In deze zaak heeft verzoekster, die een beroep heeft ingesteld tegen het niet tijdig beslissen op haar bezwaar, verzocht om vergoeding van haar proceskosten. Verzoekster had op 16 februari 2024 beroep ingesteld omdat de Belastingdienst/Toeslagen niet tijdig had beslist op haar bezwaar van 21 april 2023 tegen de lichte toets compensatie kinderopvangtoeslag. De Belastingdienst heeft op 12 maart 2024 alsnog een besluit genomen op het bezwaar van verzoekster, waarna verzoekster haar beroep heeft ingetrokken en om proceskostenvergoeding heeft gevraagd.
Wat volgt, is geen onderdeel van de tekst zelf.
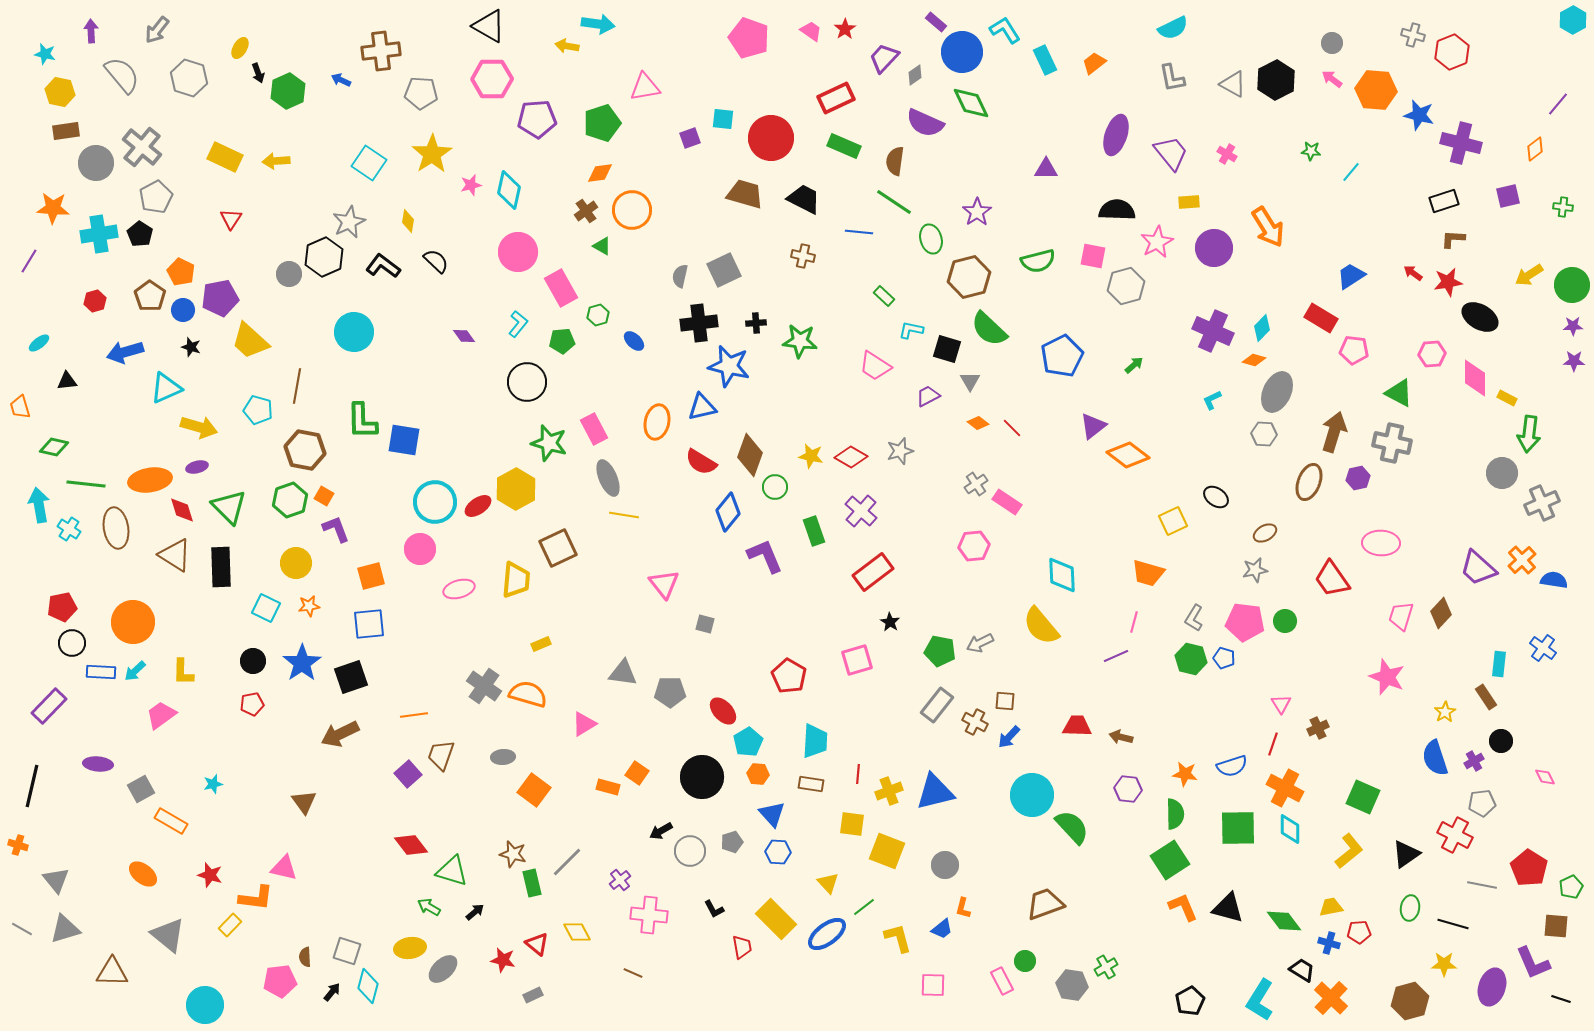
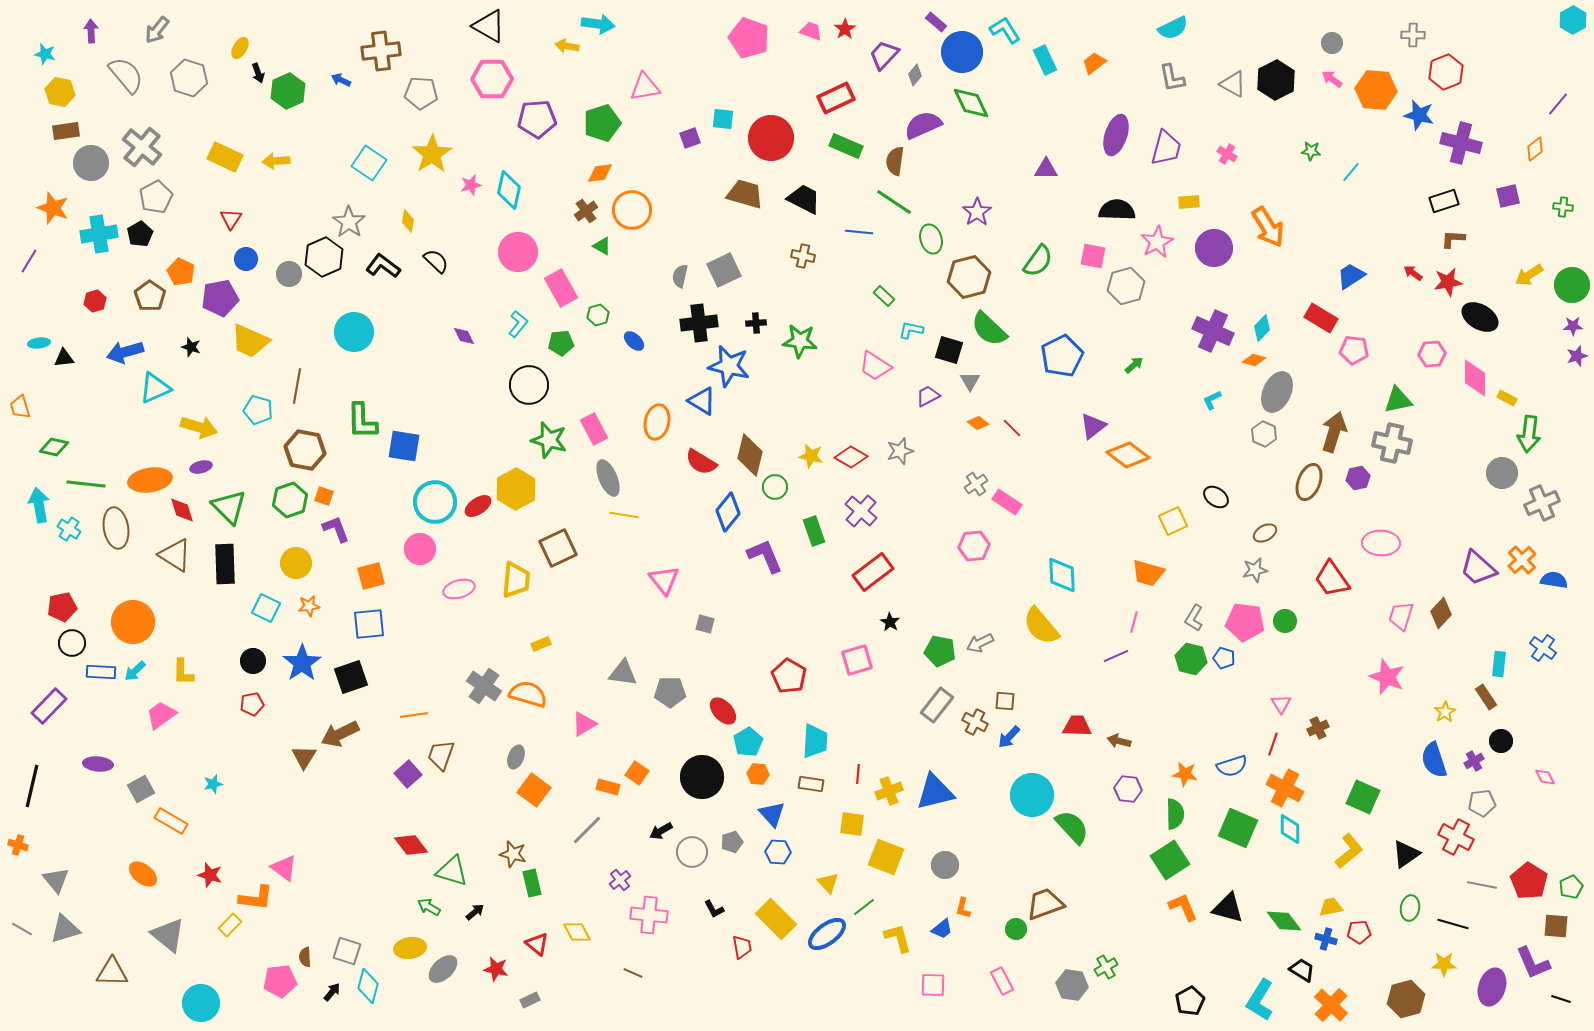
pink trapezoid at (811, 31): rotated 15 degrees counterclockwise
gray cross at (1413, 35): rotated 15 degrees counterclockwise
red hexagon at (1452, 52): moved 6 px left, 20 px down
purple trapezoid at (884, 58): moved 3 px up
gray semicircle at (122, 75): moved 4 px right
gray diamond at (915, 75): rotated 15 degrees counterclockwise
purple semicircle at (925, 123): moved 2 px left, 2 px down; rotated 132 degrees clockwise
green rectangle at (844, 146): moved 2 px right
purple trapezoid at (1171, 153): moved 5 px left, 5 px up; rotated 54 degrees clockwise
gray circle at (96, 163): moved 5 px left
orange star at (53, 208): rotated 16 degrees clockwise
gray star at (349, 222): rotated 12 degrees counterclockwise
black pentagon at (140, 234): rotated 10 degrees clockwise
green semicircle at (1038, 261): rotated 40 degrees counterclockwise
blue circle at (183, 310): moved 63 px right, 51 px up
purple diamond at (464, 336): rotated 10 degrees clockwise
yellow trapezoid at (250, 341): rotated 18 degrees counterclockwise
green pentagon at (562, 341): moved 1 px left, 2 px down
cyan ellipse at (39, 343): rotated 30 degrees clockwise
black square at (947, 349): moved 2 px right, 1 px down
purple star at (1574, 361): moved 3 px right, 5 px up; rotated 20 degrees counterclockwise
black triangle at (67, 381): moved 3 px left, 23 px up
black circle at (527, 382): moved 2 px right, 3 px down
cyan triangle at (166, 388): moved 11 px left
green triangle at (1399, 393): moved 1 px left, 7 px down; rotated 40 degrees counterclockwise
blue triangle at (702, 407): moved 6 px up; rotated 44 degrees clockwise
gray hexagon at (1264, 434): rotated 20 degrees clockwise
blue square at (404, 440): moved 6 px down
green star at (549, 443): moved 3 px up
brown diamond at (750, 455): rotated 6 degrees counterclockwise
purple ellipse at (197, 467): moved 4 px right
orange square at (324, 496): rotated 12 degrees counterclockwise
black rectangle at (221, 567): moved 4 px right, 3 px up
pink triangle at (664, 584): moved 4 px up
brown arrow at (1121, 737): moved 2 px left, 4 px down
gray ellipse at (503, 757): moved 13 px right; rotated 65 degrees counterclockwise
blue semicircle at (1435, 758): moved 1 px left, 2 px down
brown triangle at (304, 802): moved 45 px up; rotated 8 degrees clockwise
green square at (1238, 828): rotated 24 degrees clockwise
red cross at (1455, 835): moved 1 px right, 2 px down
gray circle at (690, 851): moved 2 px right, 1 px down
yellow square at (887, 851): moved 1 px left, 6 px down
gray line at (567, 862): moved 20 px right, 32 px up
pink triangle at (284, 868): rotated 24 degrees clockwise
red pentagon at (1529, 868): moved 13 px down
blue cross at (1329, 943): moved 3 px left, 4 px up
red star at (503, 960): moved 7 px left, 9 px down
green circle at (1025, 961): moved 9 px left, 32 px up
gray rectangle at (533, 995): moved 3 px left, 5 px down
orange cross at (1331, 998): moved 7 px down
brown hexagon at (1410, 1001): moved 4 px left, 2 px up
cyan circle at (205, 1005): moved 4 px left, 2 px up
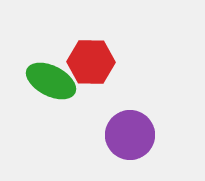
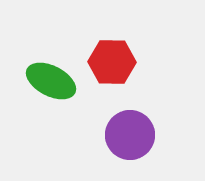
red hexagon: moved 21 px right
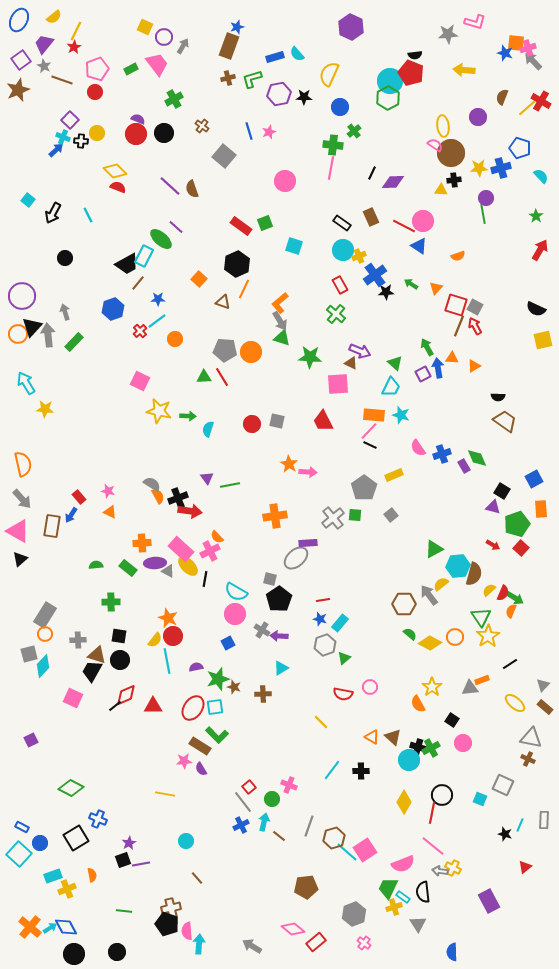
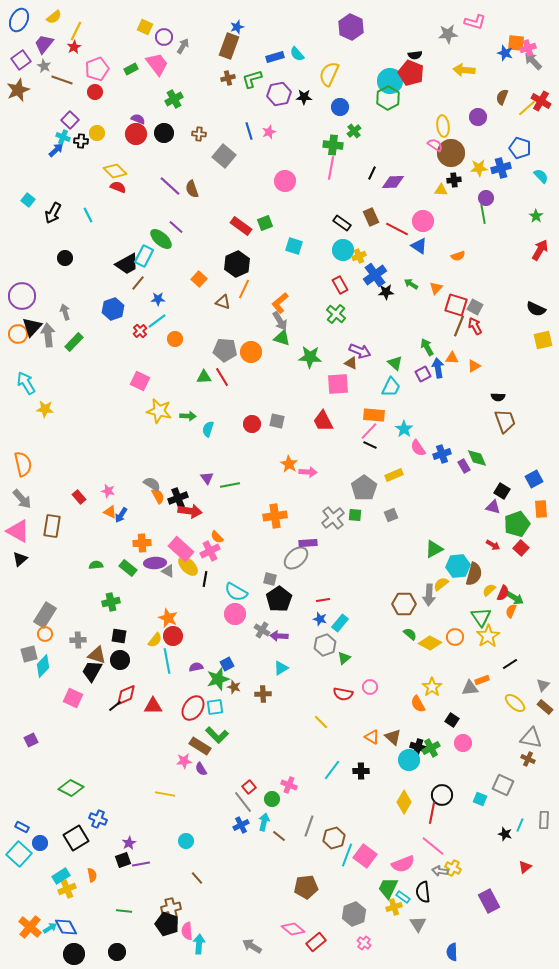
brown cross at (202, 126): moved 3 px left, 8 px down; rotated 32 degrees counterclockwise
red line at (404, 226): moved 7 px left, 3 px down
cyan star at (401, 415): moved 3 px right, 14 px down; rotated 18 degrees clockwise
brown trapezoid at (505, 421): rotated 35 degrees clockwise
blue arrow at (71, 515): moved 50 px right
gray square at (391, 515): rotated 16 degrees clockwise
gray arrow at (429, 595): rotated 140 degrees counterclockwise
green cross at (111, 602): rotated 12 degrees counterclockwise
blue square at (228, 643): moved 1 px left, 21 px down
pink square at (365, 850): moved 6 px down; rotated 20 degrees counterclockwise
cyan line at (347, 852): moved 3 px down; rotated 70 degrees clockwise
cyan rectangle at (53, 876): moved 8 px right; rotated 12 degrees counterclockwise
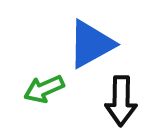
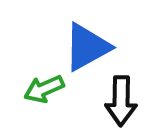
blue triangle: moved 4 px left, 3 px down
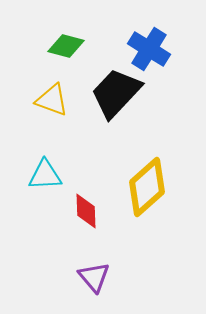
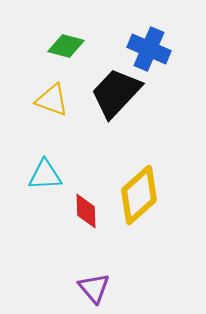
blue cross: rotated 9 degrees counterclockwise
yellow diamond: moved 8 px left, 8 px down
purple triangle: moved 11 px down
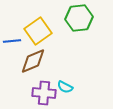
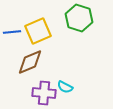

De rechtbank heeft het verzoek op 20 juni 2024 behandeld. De rechtbank overweegt dat als het beroep is ingetrokken omdat het bestuursorgaan geheel of gedeeltelijk aan de indiener van het beroepschrift tegemoet is gekomen, de rechtbank kan bepalen dat verweerder de proceskosten moet betalen. In dit geval heeft de Belastingdienst verzoekster in zijn besluit van 12 maart 2024 bericht dat zij recht heeft op een bedrag van € 30.000,- in het kader van de Catshuisregeling.
De rechtbank concludeert dat verzoekster geen redelijk doel diende met het indienen van het beroep, aangezien zij het maximale bedrag van € 30.000,- al had ontvangen. De rechtbank oordeelt dat verzoekster oneigenlijk gebruik heeft gemaakt van het rechtsmiddel en ziet geen aanleiding om de Belastingdienst te veroordelen in de proceskosten van verzoekster. De rechtbank wijst het verzoek om proceskostenvergoeding af.